[Data for analysis]

+-------+

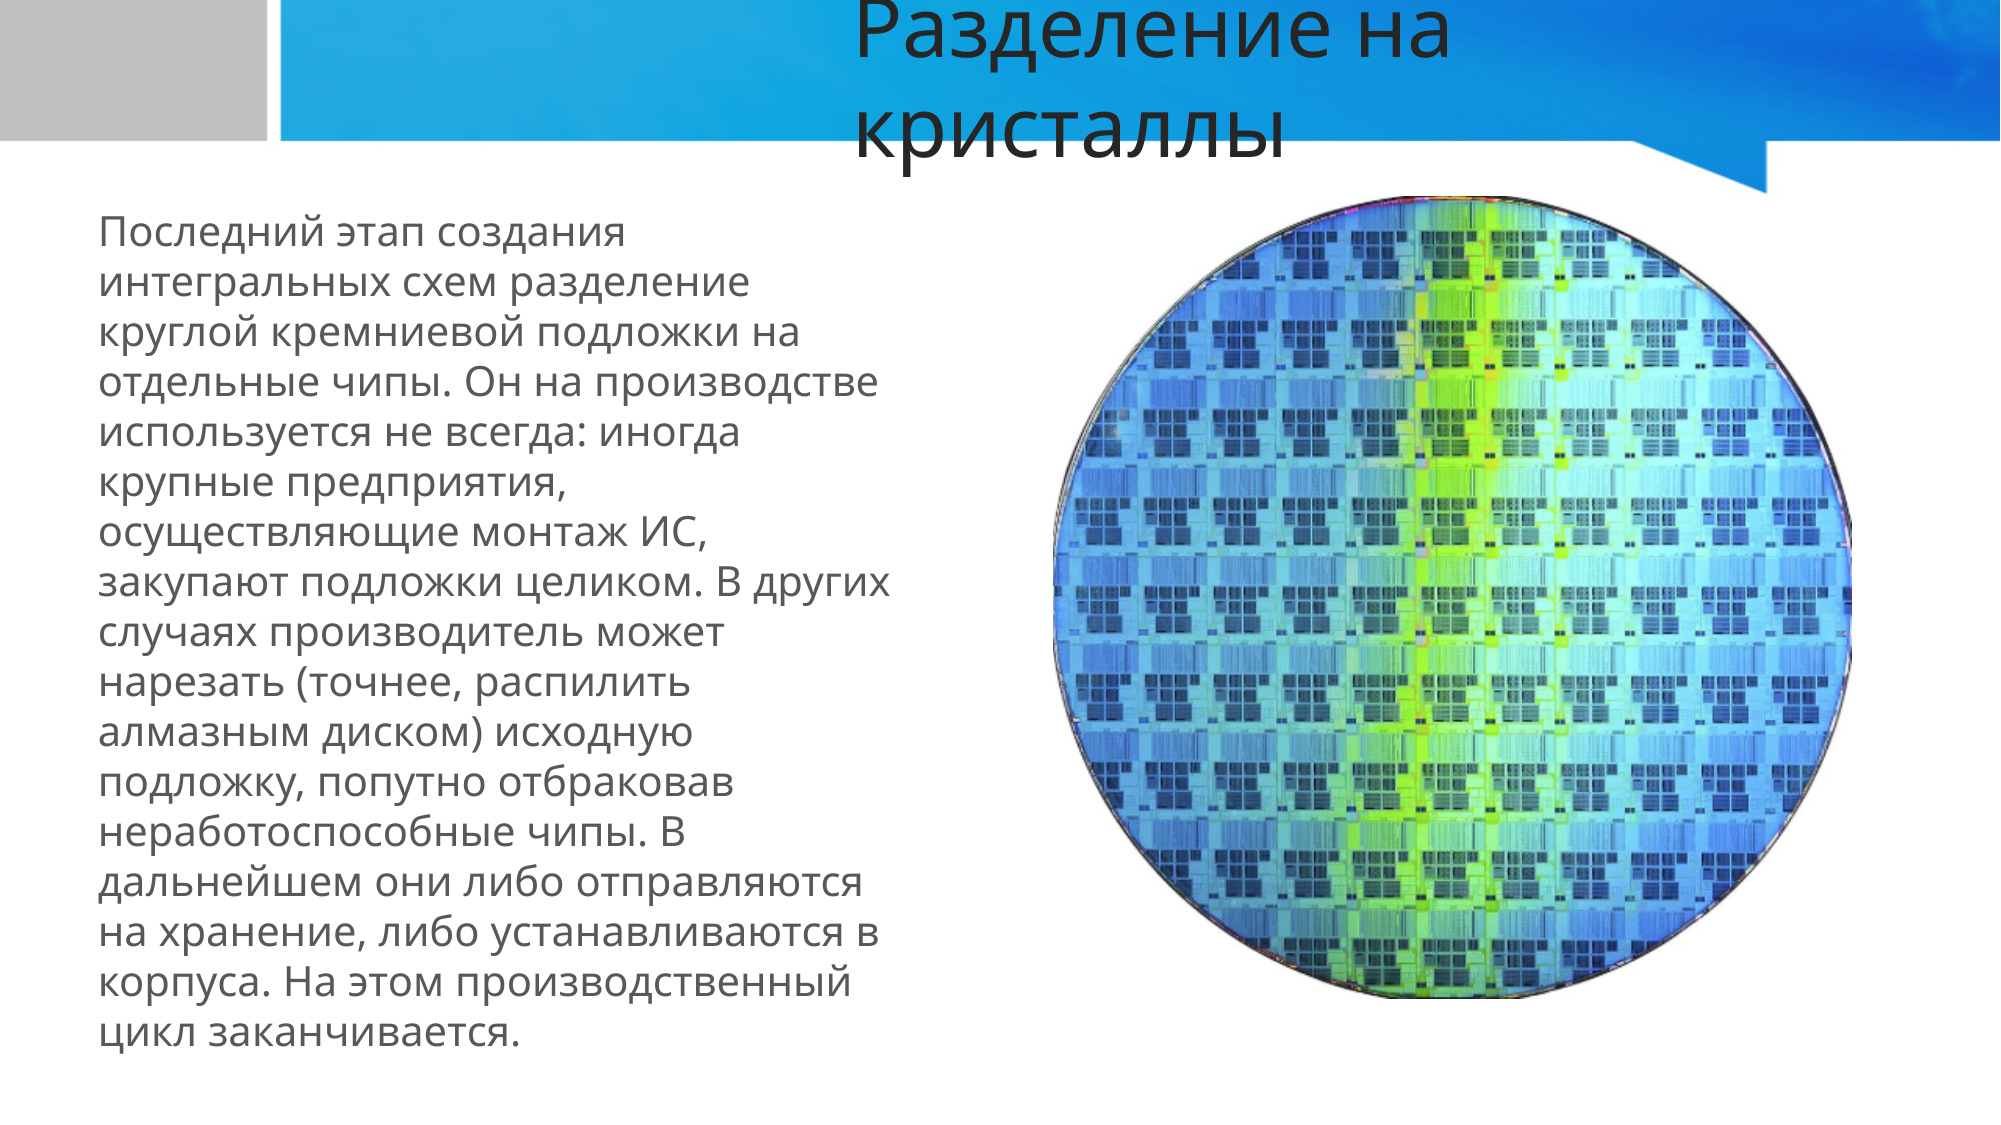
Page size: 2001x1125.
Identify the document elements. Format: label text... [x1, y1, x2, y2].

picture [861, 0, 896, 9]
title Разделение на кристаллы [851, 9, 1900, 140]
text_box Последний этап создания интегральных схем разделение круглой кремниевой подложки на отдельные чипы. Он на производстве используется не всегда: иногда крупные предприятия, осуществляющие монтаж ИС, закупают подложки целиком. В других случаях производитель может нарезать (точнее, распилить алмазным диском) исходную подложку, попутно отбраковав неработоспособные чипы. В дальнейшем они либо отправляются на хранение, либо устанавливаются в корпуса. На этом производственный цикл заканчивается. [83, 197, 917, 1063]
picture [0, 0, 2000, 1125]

+-------+

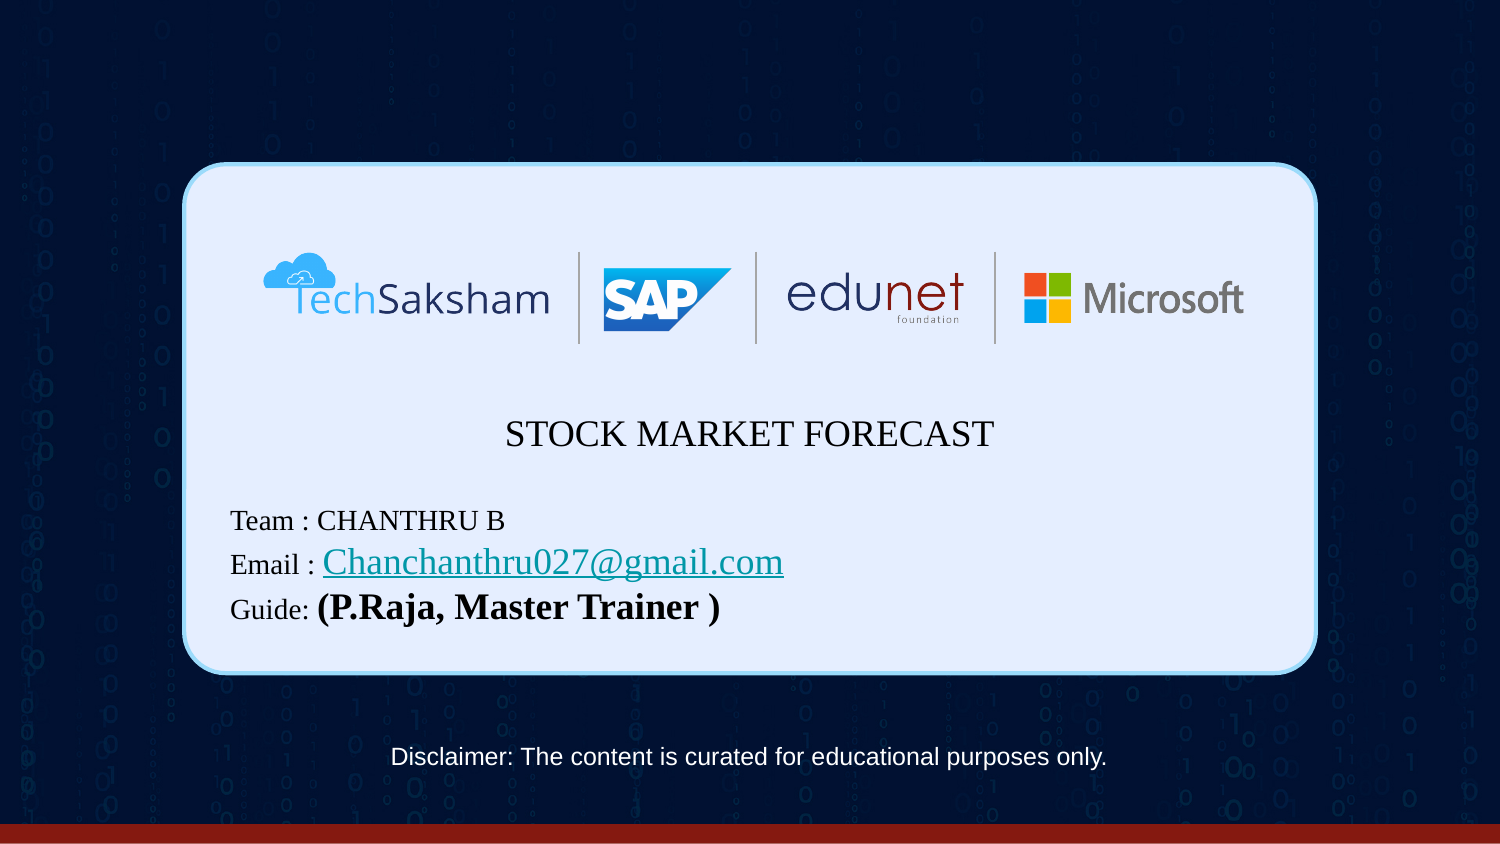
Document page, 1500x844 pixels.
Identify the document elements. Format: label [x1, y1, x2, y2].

+-------+

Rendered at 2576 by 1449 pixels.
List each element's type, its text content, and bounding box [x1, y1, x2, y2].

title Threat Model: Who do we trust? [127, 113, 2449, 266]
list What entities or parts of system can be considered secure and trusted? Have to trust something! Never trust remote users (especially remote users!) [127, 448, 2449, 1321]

+-------+

[Exercise details] Gather every line from the listing above in which "pixels" appears, and copy those lines.

[Output below]
Document page, 1500x844 pixels.
Rendered at 2576 by 1449 pixels.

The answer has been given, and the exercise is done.